Liquefied natural gas (LNG) is set to become Shell’s most valuable contribution to the global energy mix over the next decade, as the company doubles down on gas while scaling back its involvement in renewables. Chief Executive Officer Wael Sawan made the projection on Monday, underscoring LNG’s role in both Shell’s financial strategy and the global transition away from coal.

Since assuming leadership in January 2023, Sawan has sharpened Shell’s focus on natural gas, arguing it offers stronger returns compared to wind and solar investments. Under his direction, the company has pulled out of several low-carbon ventures, preferring instead to channel resources into LNG projects across multiple continents.

Speaking at an Economic Club of New York event, Sawan described LNG as “one of the most effective fuels” for reducing emissions, particularly in emerging economies. “It can replace coal in places like India, China and other Asian countries,” he said. Global demand for LNG, he predicted, will climb by 60% between now and 2040, raising its share of natural gas trade from 13% today to about 20%.

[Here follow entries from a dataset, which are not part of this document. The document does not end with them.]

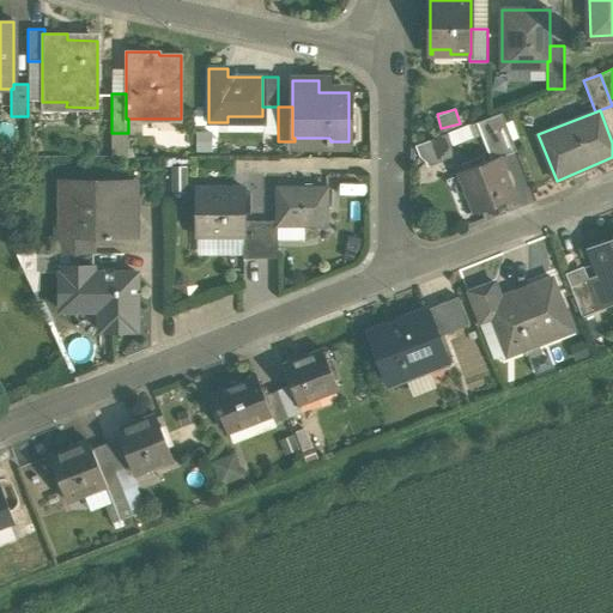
[(491,153),(514,145),(503,114),(480,121),(491,153)]
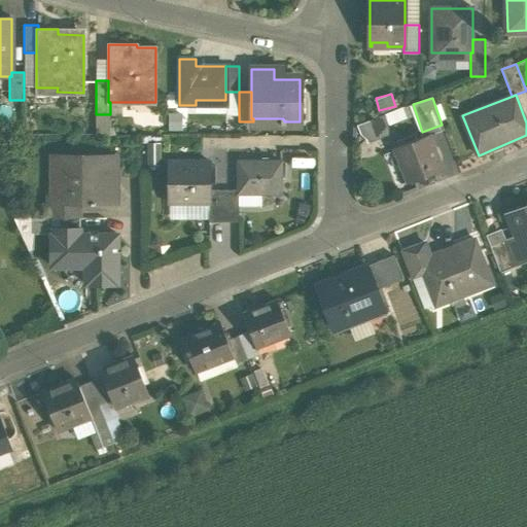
[(389,123),(414,115),(411,105),(386,111),(389,123)]
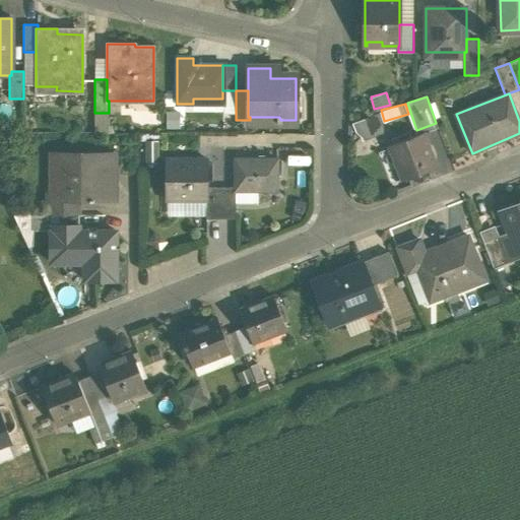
[(425,134),(390,146),(402,180),(437,167),(425,134)]
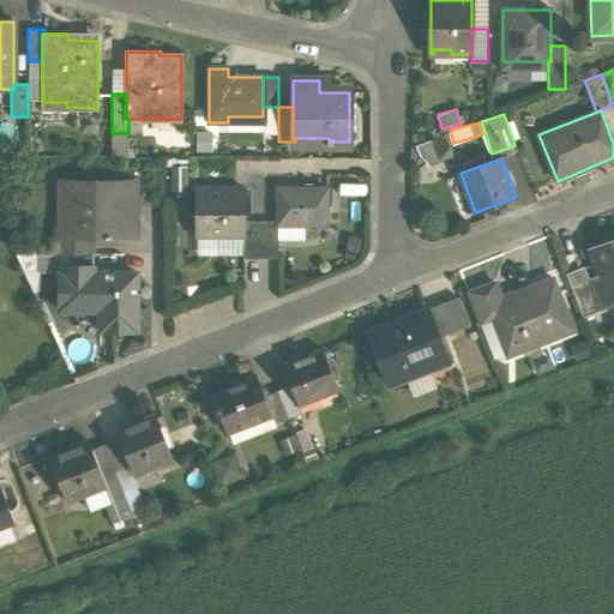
[(136,181),(56,181),(56,228),(68,228),(68,236),(94,236),(106,236),(106,239),(109,239),(110,236),(136,236),(136,181)]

Shell is pursuing LNG developments in Abu Dhabi, Nigeria, and other strategic hubs. The company also recently marked the operational success of LNG Canada, its flagship export project in British Columbia. Sawan, who attended the project’s celebrations in Vancouver last week, said Shell is carefully evaluating the economics of a second expansion phase.

Canada’s government has thrown its weight behind the facility, with Prime Minister Mark Carney identifying the expansion as one of five priority “nation-building projects.” The plant is significant not only as Canada’s first major LNG export terminal but also as the first located on the west coast of North America, offering a competitive shipping route to Asian buyers.

“I don’t think I’ve ever seen the stars as well aligned as I see now in Canada,” Sawan remarked, citing strong political backing at both provincial and federal levels.

However, he acknowledged that market timing remains a challenge. A global surge in LNG supply is expected as new projects in the United States and elsewhere come online, raising questions about pricing and profitability. “The number of final investment decisions being taken surprises me, if I’m honest, because it’s at the higher end of the cost curve,” Sawan said. “So it’s not economically fully rational.”

That uncertainty means Shell is in no rush to lock in its next big bet. “We need to be able to judge when is the right time to bring more capacity,” Sawan concluded.

The comments highlight Shell’s evolving energy strategy: leaning on LNG as a bridge fuel for decarbonization while maintaining financial discipline in an increasingly competitive market.